■ PROVIDED INFORMATION ■
— Start —
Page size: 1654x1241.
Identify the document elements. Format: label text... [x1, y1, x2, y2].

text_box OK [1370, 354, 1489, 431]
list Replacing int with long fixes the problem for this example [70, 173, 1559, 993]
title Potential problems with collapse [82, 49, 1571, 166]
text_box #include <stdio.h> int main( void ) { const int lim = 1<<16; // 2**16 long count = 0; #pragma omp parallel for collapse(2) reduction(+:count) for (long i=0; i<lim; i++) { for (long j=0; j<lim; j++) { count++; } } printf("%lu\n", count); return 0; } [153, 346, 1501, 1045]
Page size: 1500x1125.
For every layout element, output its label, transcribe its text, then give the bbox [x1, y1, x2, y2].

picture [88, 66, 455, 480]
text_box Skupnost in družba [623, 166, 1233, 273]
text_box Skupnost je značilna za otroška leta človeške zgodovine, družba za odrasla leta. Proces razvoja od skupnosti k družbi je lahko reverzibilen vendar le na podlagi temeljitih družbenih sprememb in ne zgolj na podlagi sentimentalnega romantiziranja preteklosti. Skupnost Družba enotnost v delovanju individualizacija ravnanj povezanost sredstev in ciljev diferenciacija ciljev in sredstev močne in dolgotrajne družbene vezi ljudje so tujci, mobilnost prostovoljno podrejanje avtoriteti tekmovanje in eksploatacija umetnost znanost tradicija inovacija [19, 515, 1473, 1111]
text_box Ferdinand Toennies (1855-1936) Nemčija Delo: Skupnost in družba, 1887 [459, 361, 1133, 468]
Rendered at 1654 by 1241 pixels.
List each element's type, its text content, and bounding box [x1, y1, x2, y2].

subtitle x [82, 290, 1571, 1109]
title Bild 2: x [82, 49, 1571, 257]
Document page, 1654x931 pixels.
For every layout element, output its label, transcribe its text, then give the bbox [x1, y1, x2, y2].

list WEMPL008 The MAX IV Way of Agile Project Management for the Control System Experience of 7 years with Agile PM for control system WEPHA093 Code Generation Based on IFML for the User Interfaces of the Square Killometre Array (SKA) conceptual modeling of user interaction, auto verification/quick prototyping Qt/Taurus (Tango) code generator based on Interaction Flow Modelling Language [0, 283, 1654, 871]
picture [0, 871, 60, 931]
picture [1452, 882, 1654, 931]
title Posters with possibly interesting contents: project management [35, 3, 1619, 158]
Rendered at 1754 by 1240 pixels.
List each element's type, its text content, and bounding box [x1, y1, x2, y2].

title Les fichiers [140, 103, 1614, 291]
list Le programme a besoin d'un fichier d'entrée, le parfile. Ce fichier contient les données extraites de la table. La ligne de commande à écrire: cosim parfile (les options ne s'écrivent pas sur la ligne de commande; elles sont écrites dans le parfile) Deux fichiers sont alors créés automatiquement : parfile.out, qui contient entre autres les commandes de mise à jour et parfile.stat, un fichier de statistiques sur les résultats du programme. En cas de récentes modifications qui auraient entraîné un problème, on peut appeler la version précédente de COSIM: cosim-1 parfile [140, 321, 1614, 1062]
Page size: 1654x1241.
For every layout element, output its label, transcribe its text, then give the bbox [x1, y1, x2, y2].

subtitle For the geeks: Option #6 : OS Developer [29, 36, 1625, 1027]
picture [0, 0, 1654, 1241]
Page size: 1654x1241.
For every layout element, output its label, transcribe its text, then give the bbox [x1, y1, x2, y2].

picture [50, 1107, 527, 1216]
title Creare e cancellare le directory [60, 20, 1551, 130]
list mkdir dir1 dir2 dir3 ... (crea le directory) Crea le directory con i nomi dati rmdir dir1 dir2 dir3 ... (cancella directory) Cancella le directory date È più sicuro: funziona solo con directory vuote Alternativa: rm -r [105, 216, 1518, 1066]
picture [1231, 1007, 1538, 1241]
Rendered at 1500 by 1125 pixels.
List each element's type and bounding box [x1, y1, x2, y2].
— End —
■ DESCRIPTION OF THE TASK ■
Reproduce all of the entries above, changing every instance of "bounding box" to "enclosing rectangle" and leaving everything else untouched.

■ FULL ANSWER ■
Page size: 1654x1241.
Identify the document elements. Format: label text... [x1, y1, x2, y2].

text_box OK [1370, 354, 1489, 431]
list Replacing int with long fixes the problem for this example [70, 173, 1559, 993]
title Potential problems with collapse [82, 49, 1571, 166]
text_box #include <stdio.h> int main( void ) { const int lim = 1<<16; // 2**16 long count = 0; #pragma omp parallel for collapse(2) reduction(+:count) for (long i=0; i<lim; i++) { for (long j=0; j<lim; j++) { count++; } } printf("%lu\n", count); return 0; } [153, 346, 1501, 1045]
Page size: 1500x1125.
For every layout element, output its label, transcribe its text, then give the bbox [x1, y1, x2, y2].

picture [88, 66, 455, 480]
text_box Skupnost in družba [623, 166, 1233, 273]
text_box Skupnost je značilna za otroška leta človeške zgodovine, družba za odrasla leta. Proces razvoja od skupnosti k družbi je lahko reverzibilen vendar le na podlagi temeljitih družbenih sprememb in ne zgolj na podlagi sentimentalnega romantiziranja preteklosti. Skupnost Družba enotnost v delovanju individualizacija ravnanj povezanost sredstev in ciljev diferenciacija ciljev in sredstev močne in dolgotrajne družbene vezi ljudje so tujci, mobilnost prostovoljno podrejanje avtoriteti tekmovanje in eksploatacija umetnost znanost tradicija inovacija [19, 515, 1473, 1111]
text_box Ferdinand Toennies (1855-1936) Nemčija Delo: Skupnost in družba, 1887 [459, 361, 1133, 468]
Rendered at 1654 by 1241 pixels.
List each element's type, its text content, and enclosing rectangle [x1, y1, x2, y2].

subtitle x [82, 290, 1571, 1109]
title Bild 2: x [82, 49, 1571, 257]
Document page, 1654x931 pixels.
For every layout element, output its label, transcribe its text, then give the bbox [x1, y1, x2, y2].

list WEMPL008 The MAX IV Way of Agile Project Management for the Control System Experience of 7 years with Agile PM for control system WEPHA093 Code Generation Based on IFML for the User Interfaces of the Square Killometre Array (SKA) conceptual modeling of user interaction, auto verification/quick prototyping Qt/Taurus (Tango) code generator based on Interaction Flow Modelling Language [0, 283, 1654, 871]
picture [0, 871, 60, 931]
picture [1452, 882, 1654, 931]
title Posters with possibly interesting contents: project management [35, 3, 1619, 158]
Rendered at 1754 by 1240 pixels.
List each element's type, its text content, and enclosing rectangle [x1, y1, x2, y2].

title Les fichiers [140, 103, 1614, 291]
list Le programme a besoin d'un fichier d'entrée, le parfile. Ce fichier contient les données extraites de la table. La ligne de commande à écrire: cosim parfile (les options ne s'écrivent pas sur la ligne de commande; elles sont écrites dans le parfile) Deux fichiers sont alors créés automatiquement : parfile.out, qui contient entre autres les commandes de mise à jour et parfile.stat, un fichier de statistiques sur les résultats du programme. En cas de récentes modifications qui auraient entraîné un problème, on peut appeler la version précédente de COSIM: cosim-1 parfile [140, 321, 1614, 1062]
Page size: 1654x1241.
For every layout element, output its label, transcribe its text, then give the bbox [x1, y1, x2, y2].

subtitle For the geeks: Option #6 : OS Developer [29, 36, 1625, 1027]
picture [0, 0, 1654, 1241]
Page size: 1654x1241.
For every layout element, output its label, transcribe its text, then give the bbox [x1, y1, x2, y2].

picture [50, 1107, 527, 1216]
title Creare e cancellare le directory [60, 20, 1551, 130]
list mkdir dir1 dir2 dir3 ... (crea le directory) Crea le directory con i nomi dati rmdir dir1 dir2 dir3 ... (cancella directory) Cancella le directory date È più sicuro: funziona solo con directory vuote Alternativa: rm -r [105, 216, 1518, 1066]
picture [1231, 1007, 1538, 1241]
Rendered at 1500 by 1125 pixels.
List each element's type and enclosing rectangle [x1, y1, x2, y2].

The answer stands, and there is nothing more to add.